Cost-of-living comparisons of no-income-tax states generally use the most recently available U.S. Bureau of Economic Analysis (BEA) regional price parity (RPP) data.
Property tax rates are approximate effective rates based on assessed home values and can vary depending on local assessment practices.
Remember: In any state, your actual costs will depend on your income, housing choices, spending habits, tax deductions, credits, and exemptions, as well as local prices.
States with the highest income tax in 2026
The following states have some of the highest top income tax rates and generally rank above average in overall tax burden and state income tax rates.
*States are listed alphabetically, not by rank, within each group.
California
income tax rate: 13.3%
Sales tax: About 8.5%–10.5% combined
Property taxes: Approx. 0.7%–0.9%
Why it matters: Even for middle-income households, high housing costs and sales taxes raise the baseline cost of living in the Golden State.
Connecticut
Top income tax rate: 6.99%
Sales tax: 6.35%
Property taxes: About 1.7%–2.1%
Connecticut combines moderate-to-high income, sales, and property taxes across the board.
Why it matters: Overall tax burden in the Constitution State is driven by a combination of income, sales, and property taxes, none of which are the highest nationally, but are elevated relative to many other states.
New Jersey
Top income tax rate: 10.75%
Sales tax: 6.6%
Property taxes: Approx. 2.1%–2.3% (highest in the U.S.)
New Jersey’s tax profile is dominated by exceptionally high property taxes, which affect homeowners across all income levels.
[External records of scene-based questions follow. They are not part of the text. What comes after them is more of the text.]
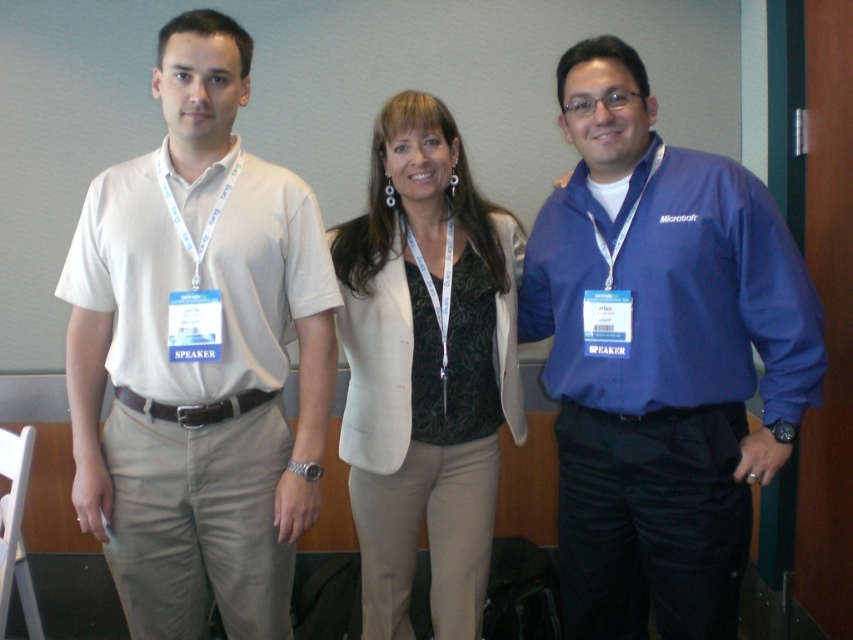
Based on the photo, you are a photographer who needs to adjust the distance between the matte white shirt at left and the camera to ensure proper framing. Currently, they are 1.54 meters apart. If the ideal distance for a headshot is between 1.2 to 1.4 meters, should you move the camera closer or farther away?

The current distance between the matte white shirt at left and the camera is 1.54 meters, which is slightly beyond the ideal range of 1.2 to 1.4 meters. To achieve proper framing for a headshot, you should move the camera closer to the matte white shirt at left by approximately 0.14 meters.

You are organizing a photo shoot and need to place two speakers side by side on a stage. The stage has a 1.2 meter wide platform. The matte white shirt at left and the blue fabric shirt at right are the two speakers. Can both speakers stand side by side on the platform without overlapping?

The matte white shirt at left might be wider than blue fabric shirt at right. If the combined width of both speakers exceeds 1.2 meters, they might not fit. However, since the exact widths aren not provided, it is uncertain whether they can stand side by side without overlapping.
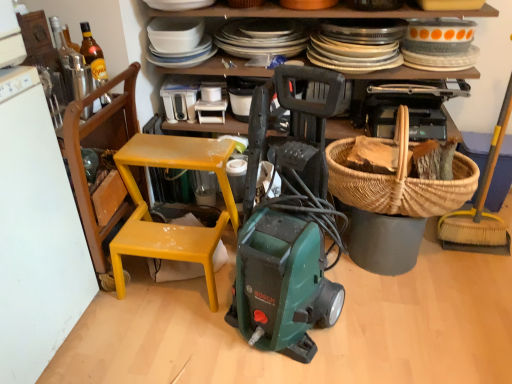
Question: Considering the positions of metallic glass bottle at upper left, marked as the 2th appliance in a back-to-front arrangement, and white plastic toaster at upper center, which is the 2th appliance in left-to-right order, in the image, is metallic glass bottle at upper left, marked as the 2th appliance in a back-to-front arrangement, bigger or smaller than white plastic toaster at upper center, which is the 2th appliance in left-to-right order,?

Choices:
 (A) small
 (B) big

Answer: (A)

Question: In terms of width, does metallic glass bottle at upper left, marked as the 2th appliance in a back-to-front arrangement, look wider or thinner when compared to white plastic toaster at upper center, placed as the second appliance when sorted from front to back?

Choices:
 (A) thin
 (B) wide

Answer: (A)

Question: Considering the real-world distances, which object is closest to the white glossy plates at upper center?

Choices:
 (A) metallic glass bottle at upper left, marked as the 1th appliance in a front-to-back arrangement
 (B) brown woven picnic basket at center right
 (C) wooden chair at left, acting as the 1th chair starting from the left
 (D) yellow plastic chair at left, the 1th chair when ordered from right to left
 (E) translucent glass bottle at upper left

Answer: (B)

Question: Which is farther from the metallic glass bottle at upper left, the second appliance from the right?

Choices:
 (A) white glossy plates at upper center
 (B) brown woven picnic basket at center right
 (C) white plastic toaster at upper center, which is the 2th appliance in left-to-right order
 (D) yellow plastic chair at left, the 1th chair when ordered from right to left
 (E) wooden chair at left, acting as the 1th chair starting from the left

Answer: (B)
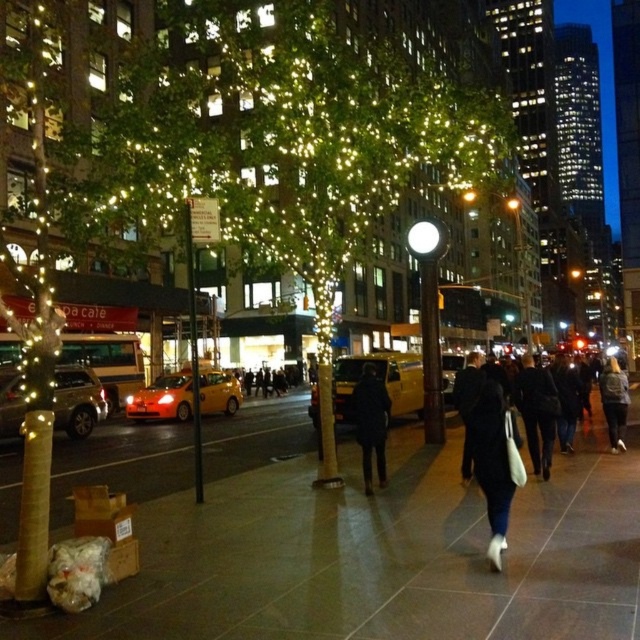
Does black fabric bag at center lie behind black leather coat at center?

No, it is in front of black leather coat at center.

Which of these two, black fabric bag at center or black leather coat at center, stands shorter?

black leather coat at center

Is point (481, 458) closer to viewer compared to point (545, 451)?

Yes, point (481, 458) is in front of point (545, 451).

You are a GUI agent. You are given a task and a screenshot of the screen. Output one action in this format:
    pyautogui.click(x=<x>, y=<y>)
    Task: Click on the black fabric bag at center
    The width and height of the screenshot is (640, 640).
    Given the screenshot: What is the action you would take?
    pyautogui.click(x=484, y=445)

Between black leather coat at center and dark gray jacket at lower right, which one appears on the right side from the viewer's perspective?

From the viewer's perspective, dark gray jacket at lower right appears more on the right side.

Does black leather coat at center have a smaller size compared to dark gray jacket at lower right?

Yes.

Is point (540, 472) positioned before point (611, 394)?

That is True.

The image size is (640, 640). Identify the location of black leather coat at center. [x=536, y=412].

Can you confirm if dark blue coat at center is positioned above dark gray jacket at lower right?

Yes, dark blue coat at center is above dark gray jacket at lower right.

Between point (365, 388) and point (605, 397), which one is positioned behind?

The point (605, 397) is more distant.

This screenshot has width=640, height=640. I want to click on dark blue coat at center, so click(x=371, y=422).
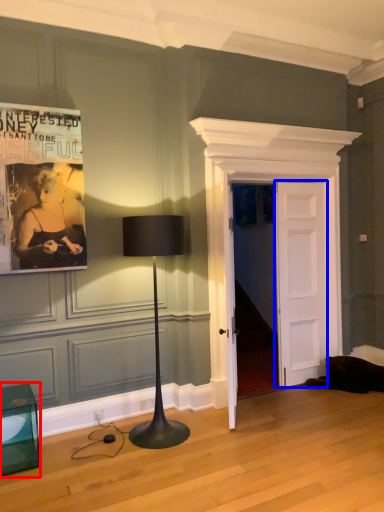
Question: Which of the following is the farthest to the observer, furniture (highlighted by a red box) or door (highlighted by a blue box)?

Choices:
 (A) furniture
 (B) door

Answer: (B)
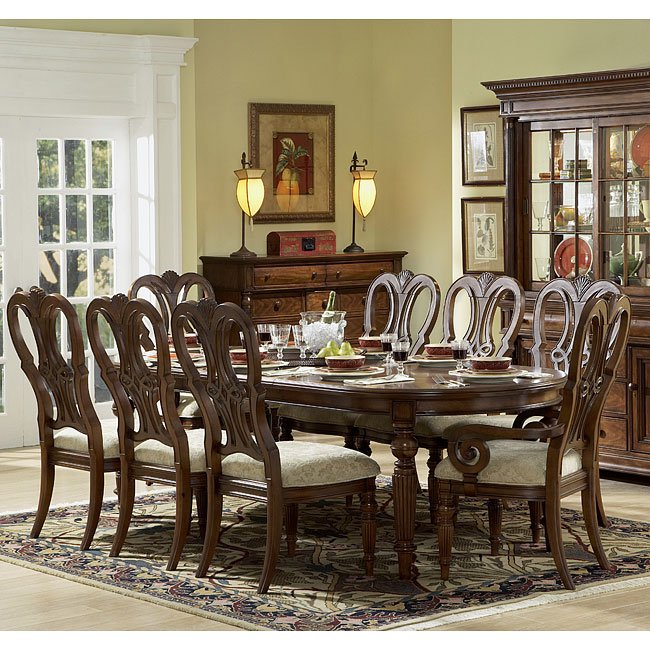
Where is `chairs`? chairs is located at coordinates (278, 478), (170, 437), (84, 411), (177, 289), (393, 289), (474, 291), (573, 302), (575, 372).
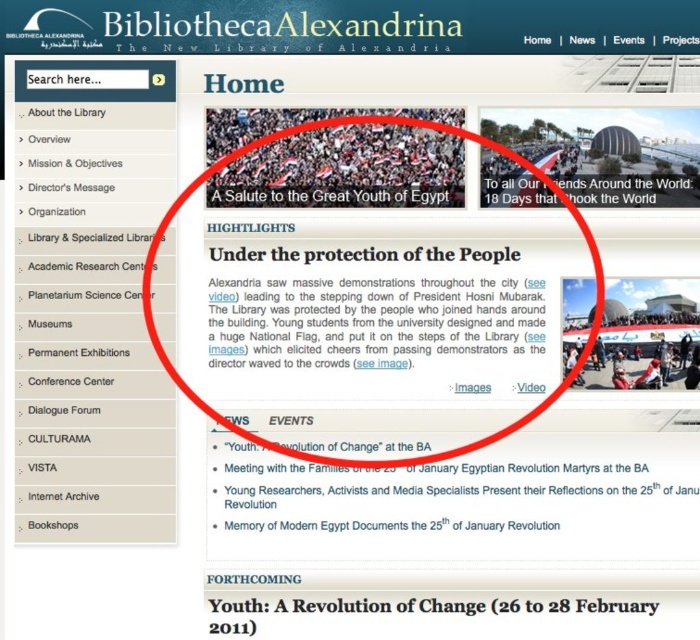
You are a user navigating the Bibliotheca Alexandrina website. You notice two points on the page. The first point is located at coordinates point (659, 120) and the second point is at point (687, 284). If you were to look at the webpage from the front, which point would appear closer to you?

Point (687, 284) is closer to you because it is in front of point (659, 120).

You are designing a layout for a new website and want to ensure proper spacing between the blue fabric banner at upper right and the matte black flag at center. Which object should be placed higher up to maintain visual balance?

The blue fabric banner at upper right is shorter than the matte black flag at center, so placing the shorter blue fabric banner at upper right higher up would help maintain visual balance by compensating for its smaller size.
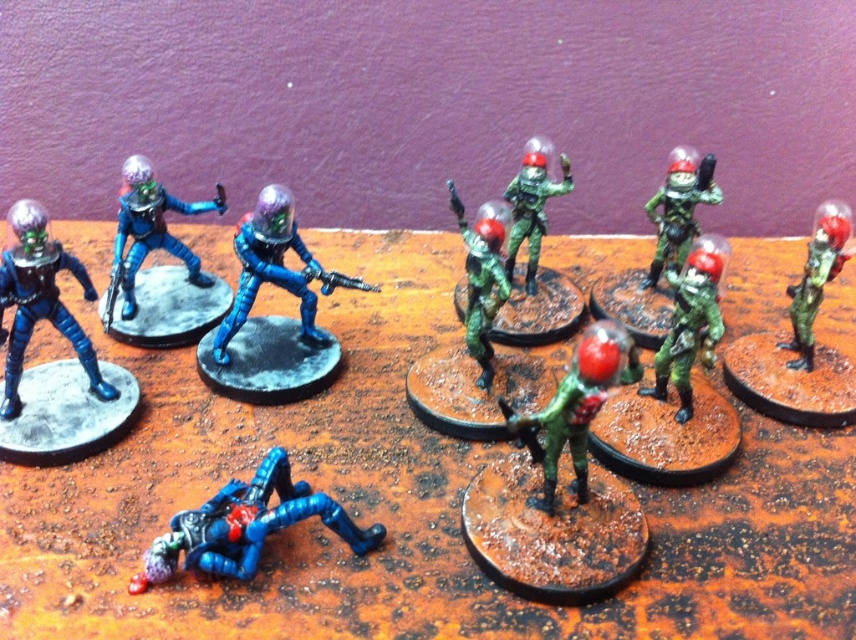
Question: Which object is farther from the camera taking this photo?

Choices:
 (A) green matte figure at center
 (B) brushed metal figure at lower left
 (C) green matte helmet at center
 (D) green matte helmet at upper right

Answer: (D)

Question: Which object is the closest to the brushed metal figure at lower left?

Choices:
 (A) green matte helmet at upper right
 (B) green matte figure at center
 (C) green matte helmeted soldier at center
 (D) green matte helmet at center

Answer: (B)

Question: Is brushed metal figure at center bigger than green matte helmet at center?

Choices:
 (A) yes
 (B) no

Answer: (A)

Question: Which object is the closest to the green matte figure at center right?

Choices:
 (A) green matte helmeted soldier at center
 (B) brushed metal figure at lower left
 (C) green matte figure at center

Answer: (A)

Question: Is metallic blue figure at upper left further to camera compared to green matte figure at center right?

Choices:
 (A) yes
 (B) no

Answer: (B)

Question: Considering the relative positions of brushed metal figure at left and brushed metal figure at center in the image provided, where is brushed metal figure at left located with respect to brushed metal figure at center?

Choices:
 (A) left
 (B) right

Answer: (A)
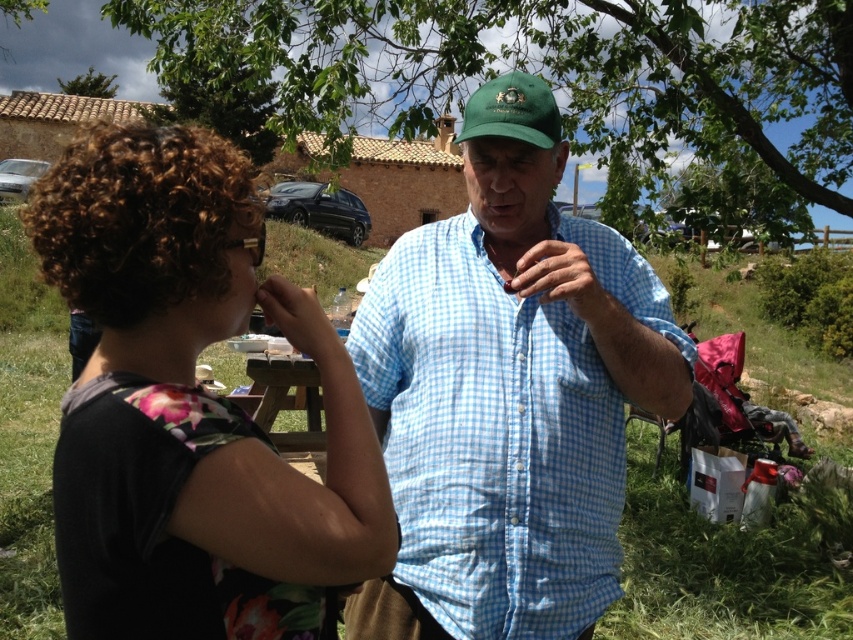
Question: In this image, where is floral fabric shirt at left located relative to green fabric baseball cap at center?

Choices:
 (A) above
 (B) below

Answer: (B)

Question: Does green leafy tree at upper center appear over green fabric baseball cap at center?

Choices:
 (A) yes
 (B) no

Answer: (A)

Question: Based on their relative distances, which object is farther from the blue checkered shirt at center?

Choices:
 (A) floral fabric shirt at left
 (B) green leafy tree at upper left
 (C) wooden picnic table at center
 (D) green grass at center

Answer: (B)

Question: Does floral fabric shirt at left appear on the right side of green leafy tree at upper left?

Choices:
 (A) yes
 (B) no

Answer: (A)

Question: Which point is closer to the camera taking this photo?

Choices:
 (A) (676, 604)
 (B) (314, 387)
 (C) (236, 522)

Answer: (C)

Question: Among these objects, which one is farthest from the camera?

Choices:
 (A) floral fabric shirt at left
 (B) green leafy tree at upper left
 (C) green leafy tree at upper center

Answer: (B)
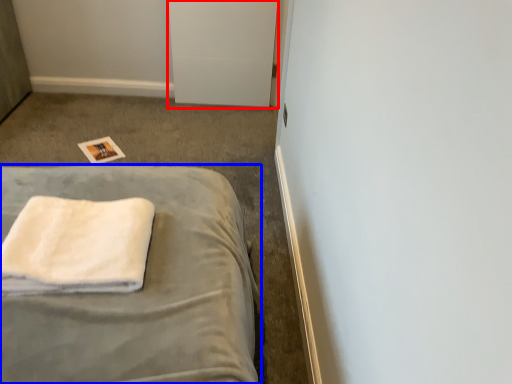
Question: Which object is closer to the camera taking this photo, file cabinet (highlighted by a red box) or bed (highlighted by a blue box)?

Choices:
 (A) file cabinet
 (B) bed

Answer: (B)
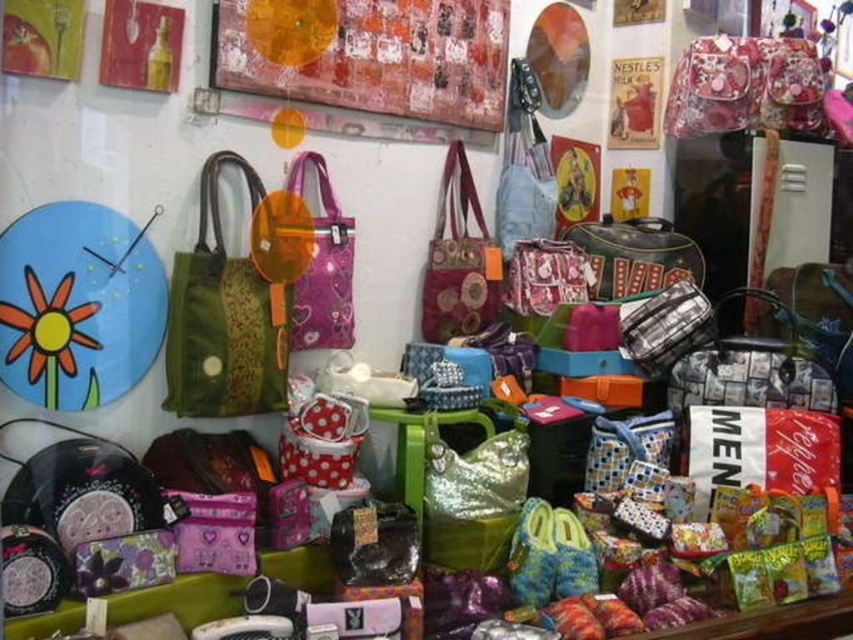
Is patterned fabric handbag at center wider than shiny metallic bag at center?

In fact, patterned fabric handbag at center might be narrower than shiny metallic bag at center.

In order to click on patterned fabric handbag at center in this screenshot , I will do `click(459, 259)`.

This screenshot has height=640, width=853. I want to click on patterned fabric handbag at center, so click(x=459, y=259).

Who is shorter, textured canvas painting at upper center or shiny gold handbag at center?

shiny gold handbag at center

Is textured canvas painting at upper center thinner than shiny gold handbag at center?

No, textured canvas painting at upper center is not thinner than shiny gold handbag at center.

Is point (392, 8) positioned after point (426, 497)?

Yes.

Find the location of a particular element. The image size is (853, 640). textured canvas painting at upper center is located at coordinates (383, 60).

Between textured canvas painting at upper center and patterned fabric handbag at center, which one appears on the right side from the viewer's perspective?

Positioned to the right is patterned fabric handbag at center.

Does point (444, 58) come in front of point (457, 202)?

Yes, point (444, 58) is closer to viewer.

Find the location of a particular element. textured canvas painting at upper center is located at coordinates (383, 60).

This screenshot has width=853, height=640. Identify the location of textured canvas painting at upper center. (383, 60).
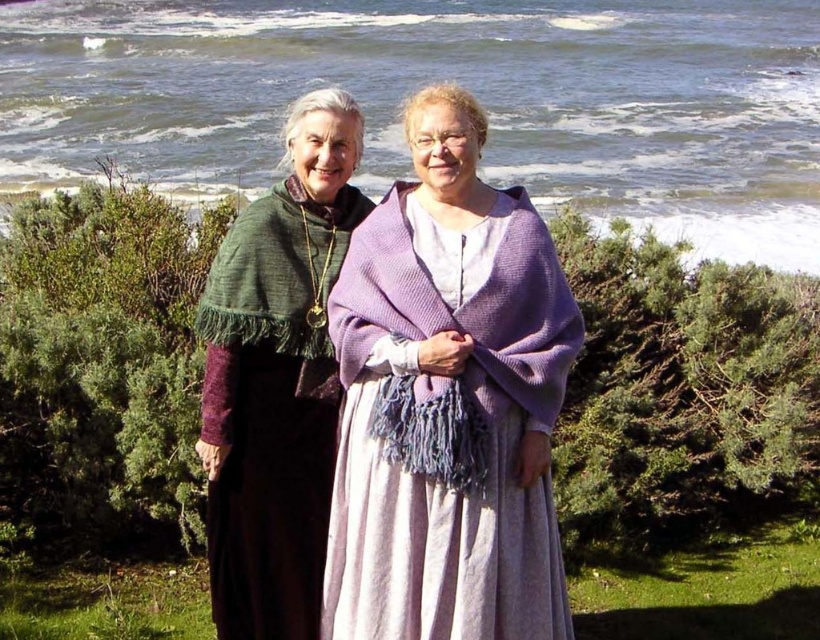
Between lavender knitted shawl at center and green knitted shawl at left, which one appears on the right side from the viewer's perspective?

lavender knitted shawl at center is more to the right.

Where is `lavender knitted shawl at center`? The height and width of the screenshot is (640, 820). lavender knitted shawl at center is located at coordinates (449, 403).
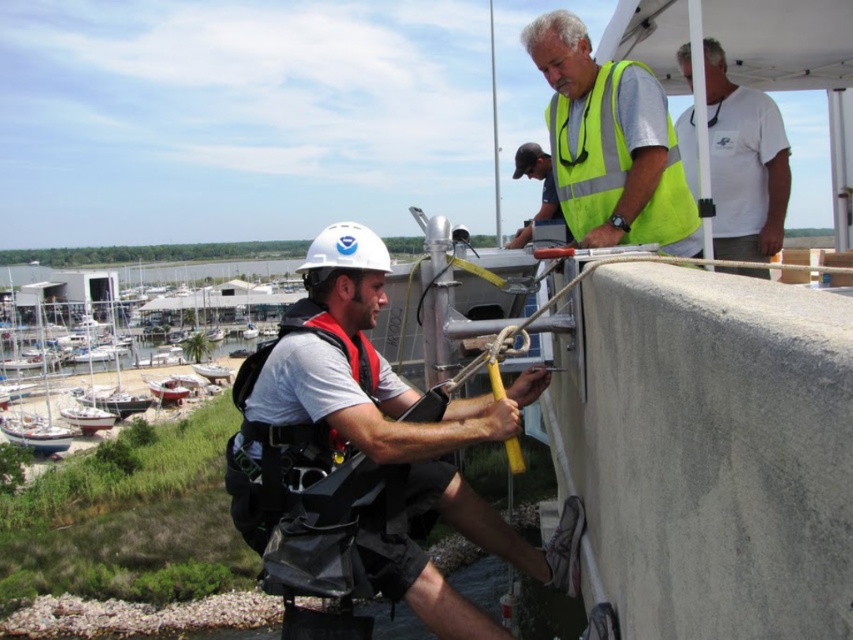
You are a safety inspector at the marina and need to check the equipment of the workers. Which worker is nearer to you, the one wearing the yellow reflective vest at upper right or the one with the dark gray baseball cap at upper center?

The yellow reflective vest at upper right is closer to the viewer than the dark gray baseball cap at upper center, so the worker in the yellow reflective vest at upper right is nearer.

You are standing at the point labeled point [426,474] and want to move to the point labeled point [519,168]. Which direction should you face to walk towards your destination?

You should face north to walk towards point [519,168] from point [426,474].

Consider the image. You are a safety inspector at the marina. You need to ensure that all safety equipment is properly positioned. According to the scene, is the white matte helmet at center located to the left or right of the neon yellow reflective vest at upper center?

The white matte helmet at center is to the left of the neon yellow reflective vest at upper center.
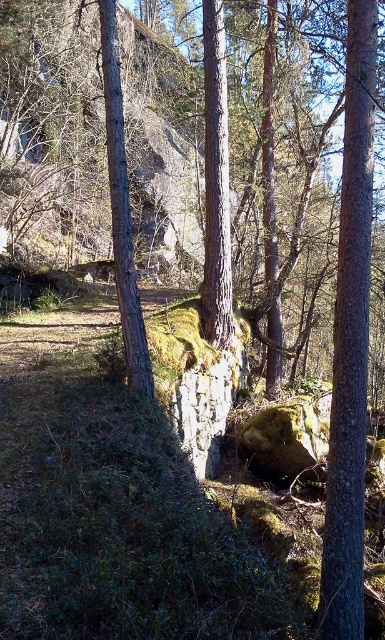
Is smooth brown tree trunk at right positioned in front of smooth gray bark at center?

Yes.

This screenshot has height=640, width=385. In order to click on smooth brown tree trunk at right in this screenshot , I will do `click(351, 342)`.

Is point (361, 104) less distant than point (122, 218)?

Yes, it is.

Identify the location of smooth brown tree trunk at right. (351, 342).

Can you confirm if smooth bark tree trunk at center is positioned to the left of smooth gray bark at center?

Incorrect, smooth bark tree trunk at center is not on the left side of smooth gray bark at center.

Is smooth bark tree trunk at center positioned behind smooth gray bark at center?

Yes.

I want to click on smooth bark tree trunk at center, so click(215, 184).

Is smooth brown tree trunk at right positioned in front of smooth bark tree trunk at center?

Yes, it is in front of smooth bark tree trunk at center.

Does point (351, 156) come closer to viewer compared to point (205, 196)?

Yes, it is.

Is point (344, 300) more distant than point (204, 328)?

No, it is not.

Where is `smooth brown tree trunk at right`? This screenshot has width=385, height=640. smooth brown tree trunk at right is located at coordinates (351, 342).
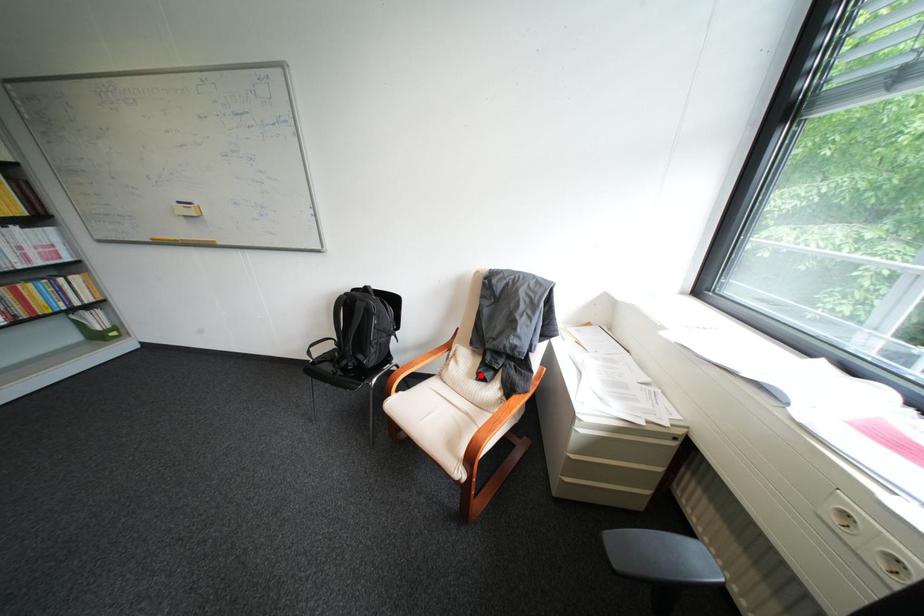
Why it matters: For some Garden State households, property taxes can function almost like a second housing payment layered on top of a mortgage.
New York
Top income tax rate: 10.9%
Sales tax: Approx. 8%–9% combined
Property taxes: About 1.4%–1.8%
New York combines high income taxes with above-average sales taxes and some of the highest property taxes in the country, particularly outside New York City.
Why it matters: Total tax burden can shift significantly depending on where you live within the Empire State, especially for homeowners.
Massachusetts
Income tax: 5% + 4% surtax over $1M
Sales tax: 6.25%
Property taxes: About 1.0%–1.3%
Massachusetts uses a flat income tax but applies an additional surtax on high earners.
Why it matters: A flat income tax structure can still produce a steep effective tax increase in the Old Bay State once income crosses key thresholds.
Do no-income-tax states really save you money?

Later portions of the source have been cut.